Un poète latin aujourd’hui

Les poètes latins sont-ils à la mode ? Ont-ils toujours quelque chose à nous dire ? Les Odes d’Horace ont paru retraduites en 2004, chez Gallimard. Aujourd’hui, ce sont les éditions P.O.L qui publient les Tristes et les Pontiques d’Ovide, dans une toute nouvelle traduction de la romancière Marie Darrieussecq. 

Tristes Pontiques

Ovide est le dernier d’une Pléiade majeure, celle des cinq poètes latins de l’Âge d’Auguste : né en 43 av. J.-C., il est de 20 ou 30 ans le cadet de Virgile et d’Horace, d’environ 10 ans celui de Tibulle et Properce. Comme ces deux derniers, il a surtout pratiqué l’élégie, héritée des Grecs comme l’épopée ou l’ode lyrique, et fondée sur une forme précise, le distique élégiaque, qui fait alterner un vers long, l’hexamètre dactylique, et un plus court, le pentamètre.

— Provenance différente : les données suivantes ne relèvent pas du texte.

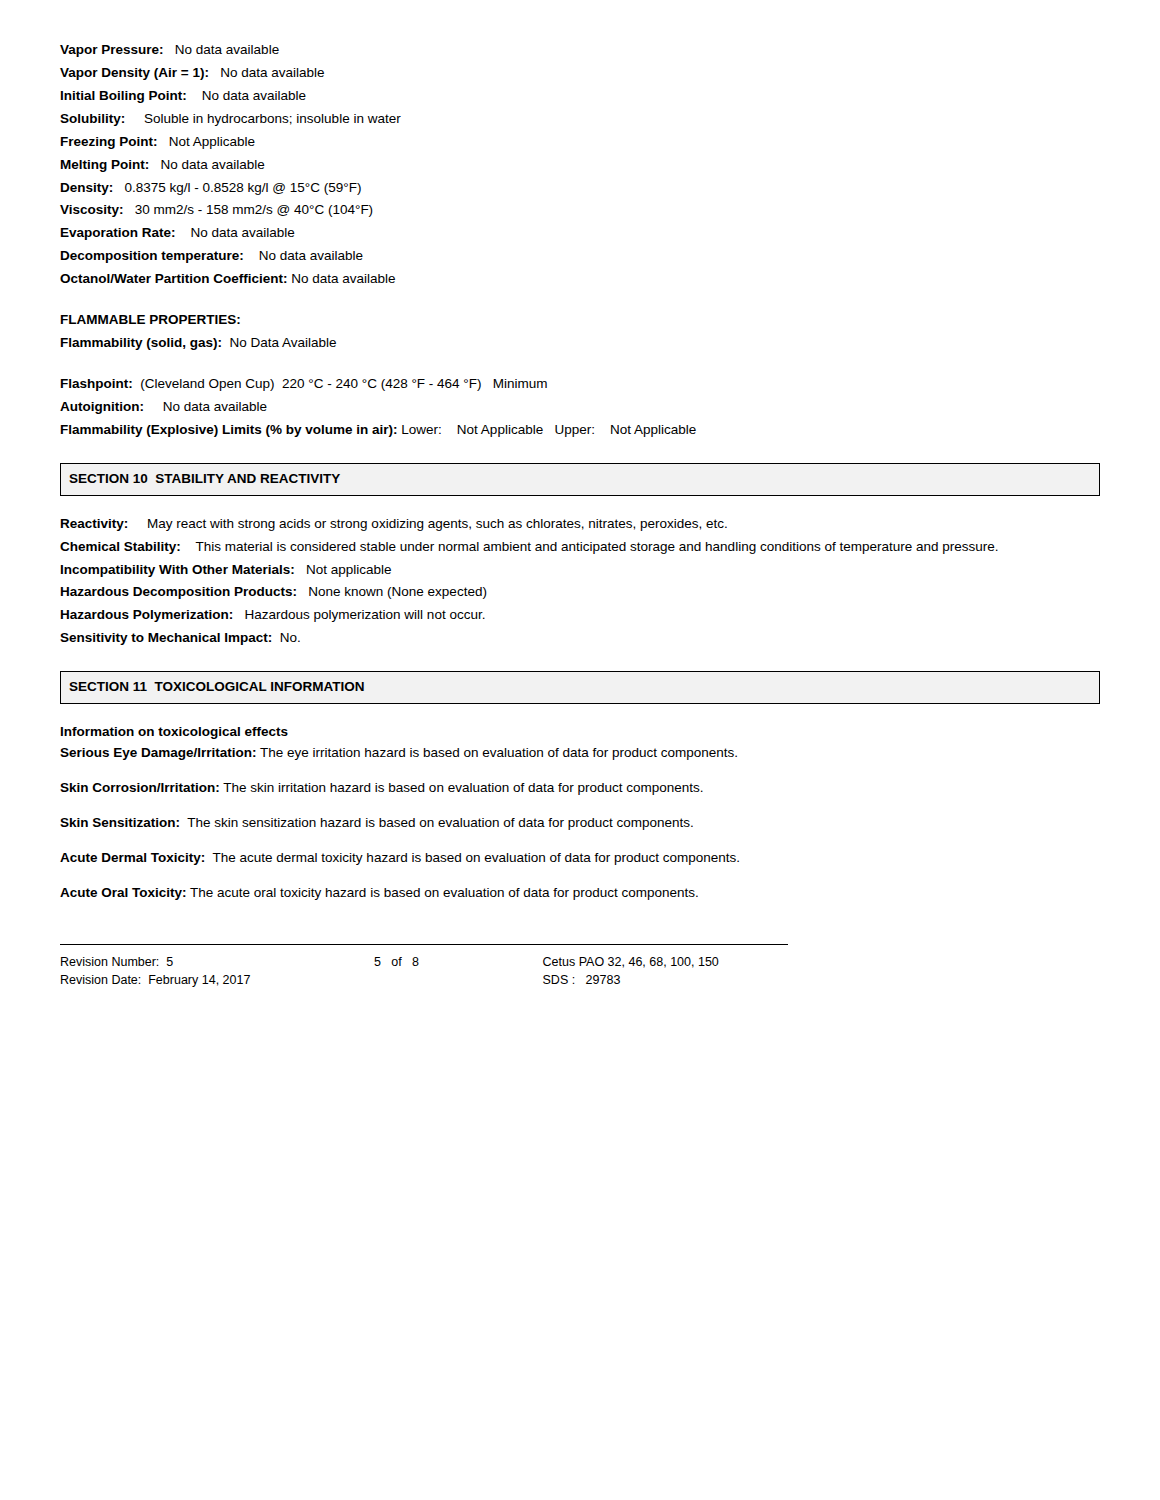Vapor Pressure: No data available
Vapor Density (Air = 1): No data available
Initial Boiling Point: No data available
Solubility: Soluble in hydrocarbons; insoluble in water
Freezing Point: Not Applicable
Melting Point: No data available
Density: 0.8375 kg/l - 0.8528 kg/l @ 15°C (59°F)
Viscosity: 30 mm2/s - 158 mm2/s @ 40°C (104°F)
Evaporation Rate: No data available
Decomposition temperature: No data available
Octanol/Water Partition Coefficient: No data available
FLAMMABLE PROPERTIES:
Flammability (solid, gas): No Data Available
Flashpoint: (Cleveland Open Cup) 220 °C - 240 °C (428 °F - 464 °F) Minimum
Autoignition: No data available
Flammability (Explosive) Limits (% by volume in air): Lower: Not Applicable Upper: Not Applicable
SECTION 10 STABILITY AND REACTIVITY
Reactivity: May react with strong acids or strong oxidizing agents, such as chlorates, nitrates, peroxides, etc.
Chemical Stability: This material is considered stable under normal ambient and anticipated storage and handling conditions of temperature and pressure.
Incompatibility With Other Materials: Not applicable
Hazardous Decomposition Products: None known (None expected)
Hazardous Polymerization: Hazardous polymerization will not occur.
Sensitivity to Mechanical Impact: No.
SECTION 11 TOXICOLOGICAL INFORMATION
Information on toxicological effects
Serious Eye Damage/Irritation: The eye irritation hazard is based on evaluation of data for product components.
Skin Corrosion/Irritation: The skin irritation hazard is based on evaluation of data for product components.
Skin Sensitization: The skin sensitization hazard is based on evaluation of data for product components.
Acute Dermal Toxicity: The acute dermal toxicity hazard is based on evaluation of data for product components.
Acute Oral Toxicity: The acute oral toxicity hazard is based on evaluation of data for product components.
Revision Number: 5
Revision Date: February 14, 2017
5 of 8
Cetus PAO 32, 46, 68, 100, 150
SDS : 29783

L’élégie a pour thème traditionnel la plainte et, dans la poésie latine, l’expression de l’amour et l’adresse à l’aimée. Ovide n’a pas failli à cet usage, mais son inventivité, sa biographie et sa position de benjamin d’une génération l’ont amené à développer une œuvre variée, marquée par l’innovation et la singularité. C’est un poète qui fait évoluer les genres. Si, comme ses aînés, il commence par l’élégie amoureuse (Les Amours), il crée rapidement un nouveau sous-genre à l’intérieur de celle-ci en imaginant les lettres que les héroïnes de la mythologie grecque auraient pu écrire à leurs amants (Les Héroïdes) ; amour et plainte, plaintes d’amour, pure fiction (il fait parler des personnages fictifs féminins !) : Ovide respecte le code tout en innovant. Invention à nouveau : il applique la forme élégiaque au didactisme libertin, dans L’Art d’aimer, le célèbre traité de séduction qui, avec Les Métamorphoses, suffit à la postérité du poète.

Ces Métamorphoses, écrites dans le mètre de l’épopée (l’hexamètre), développent en 12 000 vers de nombreuses fables de la mythologie grecque, en autant de mini-épopées (epullia) cousues entre elles. À travers elles, il fut avec Virgile le poète latin le plus connu et le plus exploité au Moyen Âge et à la Renaissance ; elles ont nourri l’art et la littérature moderne, depuis la Renaissance jusqu’au xxe siècle.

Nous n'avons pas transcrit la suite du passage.